One dinnertime I ran down to the school gate to see my father arrive in the big old family car with my beaming little sister, her brown hair in bunches, not yet old enough for school, jumping excitedly up and down on the passenger seat. We drove home to see our new baby sister, pink and bawling in crocheted wool and carry cot by my mother’s bedroom window. She was as blonde as my elder sister was dark; they were a perfect pair, and I loved them and they loved me. The world seemed as safe and secure as our new baby swaddled in her cot, her tiny fingers clasping the wool like soft pink bird’s talons. I read the Beano on my father’s knee on dark winter evenings and he cut my finger- and toenails.

The house was yellow and warm, but one day I came home from school to find my mother airing clothes on a wooden clothes horse in front of the coal fire, upset by the news she had just heard on our old valve radio (with its illuminated dial and place names as strange as the lunchtime shipping forecast). Many children had died after a mountain of coal had fallen on their school in Wales. Later, on TV, there would be grainy black and white images of a destroyed building in a mining village, and men in coats picking over what looked like a bomb site. In my mind’s eye I saw the black soot engulfing the high ceilings of my classroom, pouring in through the big wide window, silently crashing and crushing.*

But mostly life and death carried on over my pudding-basin-haircut head. I went to school as the sun rose at one end of the street, and went to bed as it set at the other. I saw my first streak of lightning make an electrified crack in the sky, and ran home for cover. I played soldiers and feared hospitals, and once visited the dentist’s in an Edwardian house opposite our school to have a tooth pulled out. In grey shorts, another green home-knitted jumper, and a permanent scab on my knees, I saw the brass plate at the entrance, the venetian blinds at the windows, the unadorned front garden: all too neat, too clean, too white to be a home. I panicked as the black rubber mask descended, halo’d by the yellowy examination light that shone on the steel instruments laid out in a tray at my shoulder. The nauseous smell of the rubber was pressed down on my memory with the hiss of the gas as it was clamped over my small face, the dentist’s white coat and stubble and glasses above. The next thing I remember was staggering out of the porch, spitting gobs of gelatinous blood like leeches, reeling on to the front lawn and lying there, the world turning above me as I experienced my first intoxication, mixed with medically-induced pain from a suburban house of torture.

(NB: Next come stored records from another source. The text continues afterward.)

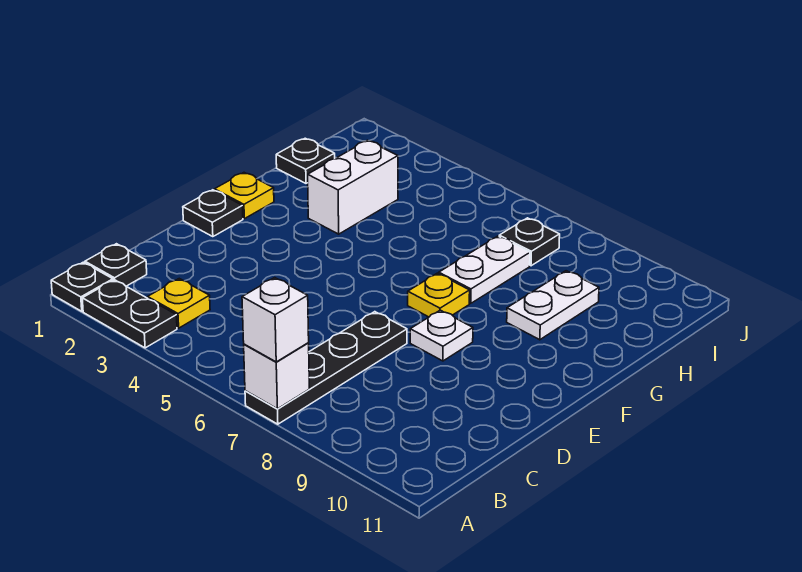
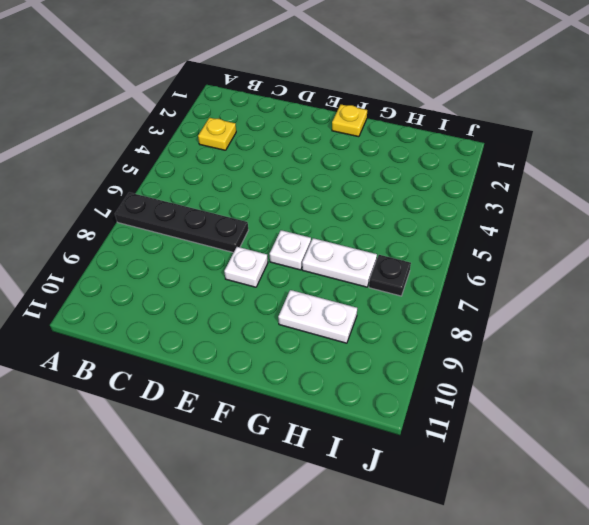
white 1x1 plate [270,230,311,270] -> yellow 1x1 plate [408,273,470,317]
none -> black 1x1 plate [51,262,113,311]
none -> black 1x2 plate [82,280,177,348]
none -> black 1x1 plate [85,244,147,286]

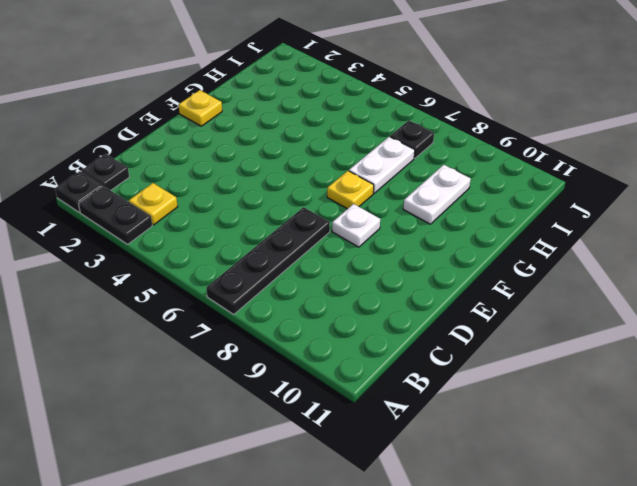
none -> black 1x1 plate [183,190,243,237]
none -> white 1x2 brick [308,140,398,234]
none -> black 1x1 plate [276,138,335,183]

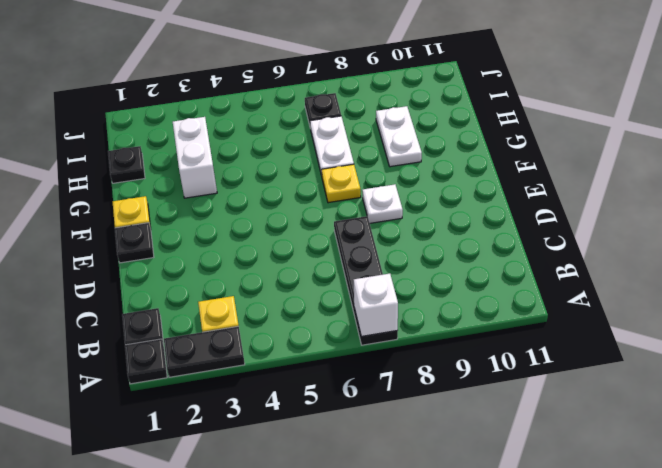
none -> white 1x1 brick [242,278,309,362]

If these were the worst things in my life, the rest of it must have been pretty good. But then everything changed.

It was a Saturday morning. I remember coming downstairs and looking over the banisters – another aerial view, as if I were removed from these proceedings in my life, these out-of-body experiences – and watching my parents moving about in the front room. They were not doing the housework; they were not moving in the way parents should move.

My brother had been injured in a car crash. He was twenty-three years old. After a week in a coma, my mother and his young wife staying at the hospital to be at his bedside, Andrew died.